Dying on the vine

The melancholy near-zombies of Les Raisins De La Mort and The Crazies

It’s becoming increasingly rare for movie audiences to be given the chance to feel pity for zombies. The majority of modern zombie films present their undead antagonists as targets in a shooting gallery, and the heroes are free to exterminate them without a twinge of sorrow. A much more rare approach is to remind the audience that these creatures were recently human and that their current state is a tragic occurrence that might soon befall the protagonists. One might destroy these zombies out of necessity or mercy, but to derive any satisfaction from the killing would be borderline psychotic. This approach was introduced (and perfected) by the great granddaddy of the genre, Night of the Living Dead (1968), and is also used to devastating effect in Jean Rollin's moody French horror film, The Grapes of Death (Les Raisins De La Mort) (1978).

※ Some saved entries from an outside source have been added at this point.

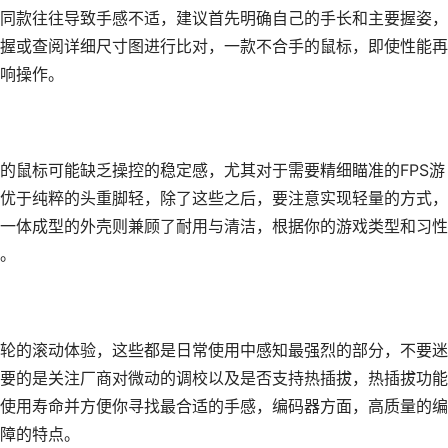
同款往往导致手感不适，建议首先明确自己的手长和主要握姿，
握或查阅详细尺寸图进行比对，一款不合手的鼠标，即使性能再
响操作。
的鼠标可能缺乏操控的稳定感，尤其对于需要精细瞄准的FPS游
优于纯粹的头重脚轻，除了这些之后，要注意实现轻量的方式，
一体成型的外壳则兼顾了耐用与清洁，根据你的游戏类型和习性
。
轮的滚动体验，这些都是日常使用中感知最强烈的部分，不要迷
要的是关注厂商对微动的调校以及是否支持热插拔，热插拔功能
使用寿命并方便你寻找最合适的手感，编码器方面，高质量的编
障的特点。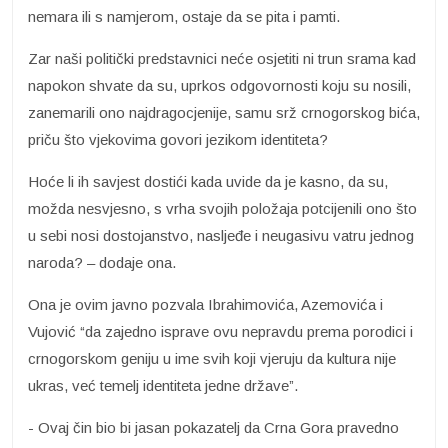
nemara ili s namjerom, ostaje da se pita i pamti.
Zar naši politički predstavnici neće osjetiti ni trun srama kad
napokon shvate da su, uprkos odgovornosti koju su nosili,
zanemarili ono najdragocjenije, samu srž crnogorskog bića,
priču što vjekovima govori jezikom identiteta?
Hoće li ih savjest dostići kada uvide da je kasno, da su,
možda nesvjesno, s vrha svojih položaja potcijenili ono što
u sebi nosi dostojanstvo, nasljeđe i neugasivu vatru jednog
naroda? – dodaje ona.
Ona je ovim javno pozvala Ibrahimovića, Azemovića i
Vujović “da zajedno isprave ovu nepravdu prema porodici i
crnogorskom geniju u ime svih koji vjeruju da kultura nije
ukras, već temelj identiteta jedne države”.
- Ovaj čin bio bi jasan pokazatelj da Crna Gora pravedno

While not strictly a zombie film, The Grapes of Death has the tension and mood of the genre down pat, and as British writer Ben “Yahtzee” Croshaw has pointed out, once you've replicated the essential details of a zombie film, you can replace all of the zombies with, say, koalas and it will still feel like a zombie film. Here we have infected people standing in for the standard zoms, just as they did in 28 Days Later (2002). Tainted wine is the source of the outbreak, the result of an experimental pesticide misted over the vineyards. The mysterious infection causes oozing lesions on the face and body, and gradually drives the afflicted violently insane. Symptoms vary among individuals. Some become like wild animals, while others are capable of speech, rational thought and even strategic deception. One thing they all have in common is that they retain awareness and emotion, and this is what makes the film so tragic: The victims seem fully aware of what's happening to them and are anguished by it. We'll see an infected villager break down in tears after killing somebody. Another might plead with the heroine to end his miserable life.

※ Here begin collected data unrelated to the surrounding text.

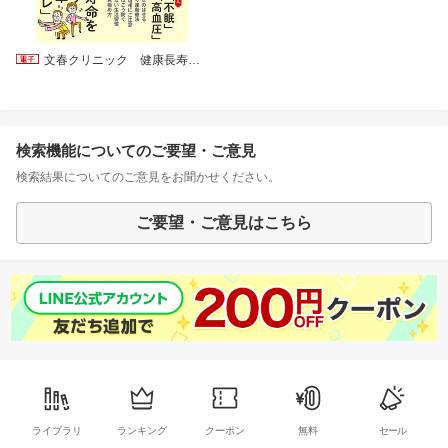
文春クリニック 健康長寿を約束する 老けないカラダの新常識
検索機能についてのご要望・ご意見
検索結果についてのご意見をお聞かせください。
ご要望・ご意見はこちら
ライブラリ
ランキング
クーポン
無料
セール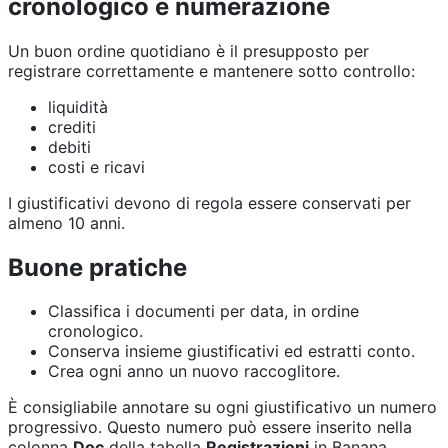
cronologico e numerazione
Un buon ordine quotidiano è il presupposto per
registrare correttamente e mantenere sotto controllo:
liquidità
crediti
debiti
costi e ricavi
I giustificativi devono di regola essere conservati per
almeno 10 anni.
Buone pratiche
Classifica i documenti per data, in ordine
cronologico.
Conserva insieme giustificativi ed estratti conto.
Crea ogni anno un nuovo raccoglitore.
È consigliabile annotare su ogni giustificativo un numero
progressivo. Questo numero può essere inserito nella
colonna
Doc
della tabella
Registrazioni
in Banana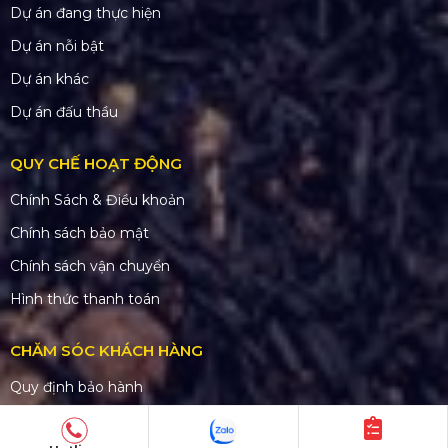
Dự án đang thực hiện
Dự án nỗi bật
Dự án khác
Dự án đấu thầu
QUY CHẾ HOẠT ĐỘNG
Chính Sách & Điều khoản
Chính sách bảo mật
Chính sách vận chuyển
Hình thức thanh toán
CHĂM SÓC KHÁCH HÀNG
Quy định bảo hành
Chính sách bán hàng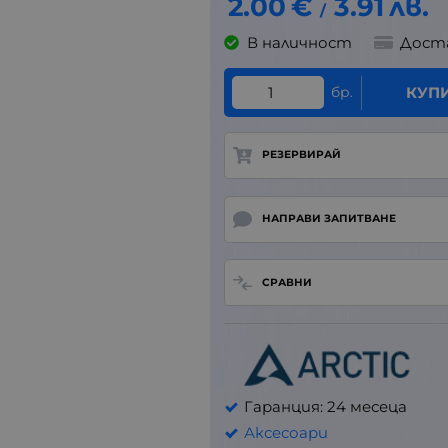
2.00
€
3.91
лв.
/
В наличност
Дост
бр.
КУП
РЕЗЕРВИРАЙ
НАПРАВИ ЗАПИТВАНЕ
СРАВНИ
Гаранция: 24 месеца
Аксесоари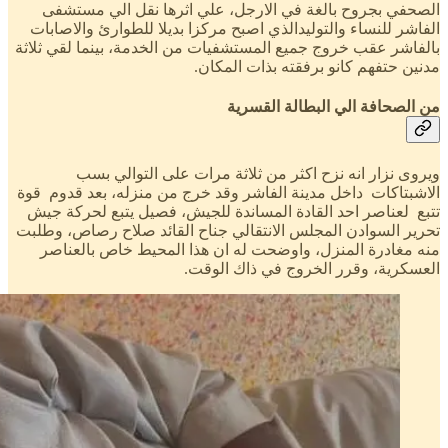
الصحفي بجروح بالغة في الارجل، علي اثرها نقل الي مستشفى
الفاشر للنساء والتوليدالذي اصبح مركزا بديلا للطوارئ والاصابات
بالفاشر عقب خروج جميع المستشفيات من الخدمة، بينما لقي ثلاثة
مدنين حتفهم كانو برفقته بذات المكان.
من الصحافة الي البطالة القسرية
ويروى نزار انه نزح اكثر من ثلاثة مرات على التوالي بسب
الاشبتاكات داخل مدينة الفاشر وقد خرج من منزله، بعد قدوم قوة
تتبع لعناصر احد القادة المساندة للجيش، فصيل يتبع لحركة جيش
تحرير السوادن المجلس الانتقالي جناح القائد صلاح رصاص، وطلبت
منه مغادرة المنزل، واوضحت له ان هذا المحيط خاص بالعناصر
العسكرية، وقرر الخروج في ذاك الوقت.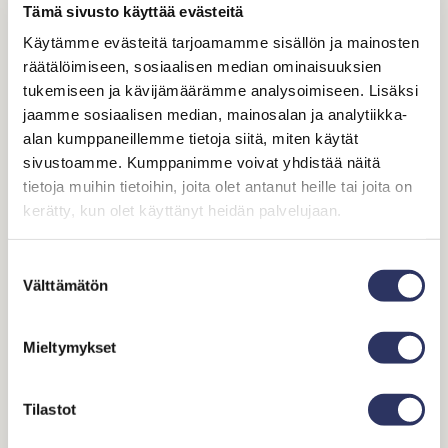
Tämä sivusto käyttää evästeitä
Strindberg Haukilahti Lounas
Käytämme evästeitä tarjoamamme sisällön ja mainosten
räätälöimiseen, sosiaalisen median ominaisuuksien
tukemiseen ja kävijämäärämme analysoimiseen. Lisäksi
jaamme sosiaalisen median, mainosalan ja analytiikka-
LOUNAS KESÄTAUOLLA, PALAA JÄLLEEN SYKSYLLÄ!
alan kumppaneillemme tietoja siitä, miten käytät
sivustoamme. Kumppanimme voivat yhdistää näitä
LUNCH ON SUMMER BREAK, WILL BE BACK AT
tietoja muihin tietoihin, joita olet antanut heille tai joita on
FALL AGAIN!
kerätty, kun olet käyttänyt heidän palvelujaan.
Suostumuksen
Välttämätön
valinta
Varaa pöytä
Tarjouspyyntö
Mieltymykset
Pöytävarauksen voit tehdä
täällä
. Meille olet tervetullut myös
ilman varausta.
Tilastot
Tule nauttimaan lounasta Espoon upeisiin merimaisemiin!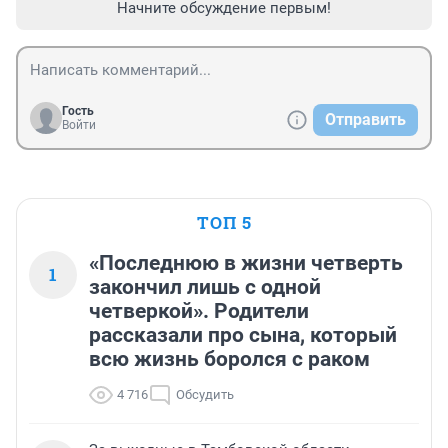
Начните обсуждение первым!
Гость
Отправить
Войти
ТОП 5
«Последнюю в жизни четверть
1
закончил лишь с одной
четверкой». Родители
рассказали про сына, который
всю жизнь боролся с раком
4 716
Обсудить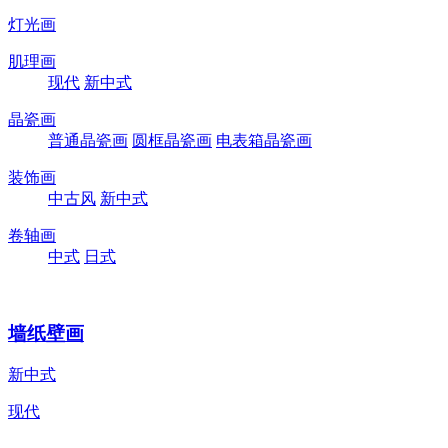
灯光画
肌理画
现代
新中式
晶瓷画
普通晶瓷画
圆框晶瓷画
电表箱晶瓷画
装饰画
中古风
新中式
卷轴画
中式
日式
墙纸壁画
新中式
现代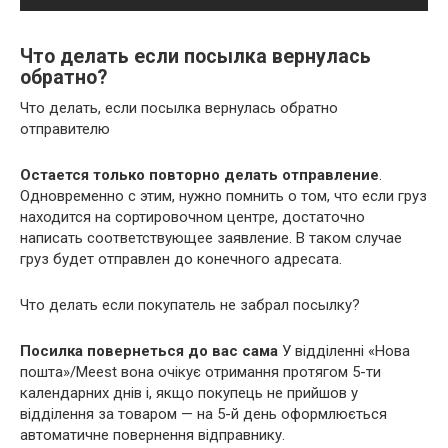
Что делать если посылка вернулась
обратно?
Что делать, если посылка вернулась обратно
отправителю
Остается только повторно делать отправление
.
Одновременно с этим, нужно помнить о том, что если груз
находится на сортировочном центре, достаточно
написать соответствующее заявление. В таком случае
груз будет отправлен до конечного адресата.
Что делать если покупатель не забрал посылку?
Посилка повернеться до вас сама
У відділенні «Нова
пошта»/Meest вона очікує отримання протягом 5-ти
календарних днів і, якщо покупець не прийшов у
відділення за товаром — на 5-й день оформлюється
автоматичне повернення відправнику.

The gory makeup effects are cheap but effective and the acting is unexpectedly poignant for such a low-budget production. There's little dialogue, so much of the emotional weight comes from the tear-soaked faces of the performers. Also, French porn star Brigitte Lahaie shows up long enough to smile and get naked, which is always a plus.

Another faux zombie flick guaranteed to leave you with a lump in your throat is George Romero's original The Crazies (a.k.a. Code Name Trixie) (1973). As in The Grapes of Death, a toxin causes the inhabitants of a town to lose their minds and begin murdering one another. Again, the symptoms range from berserk rage to eerie serenity. The government tries to contain the outbreak with squads of haz-mat-suited soldiers while searching for a cure and keeping the “bomb-everybody” button close by as a last resort. The gas-masked soldiers brutally round up survivors, shooting anybody who resists, and for a time it seems as though they will fulfil the role of official villain in this picture, giving the audience a faceless menace to be destroyed in place of the pitiable infected. But no, Romero has another cruel trick in store for the audience. In one scene, a handful of anonymous special ops soldiers finally remove their gas masks and speak to one another about the tragedy of the situation. We begin to see them as decent human beings, just in time for the “good guys” to break down the door and kill them all.

A remake of The Crazies hits theatres on Friday, February 26, but the devastatingly downbeat original is well worth tracking down on DVD. Check it out.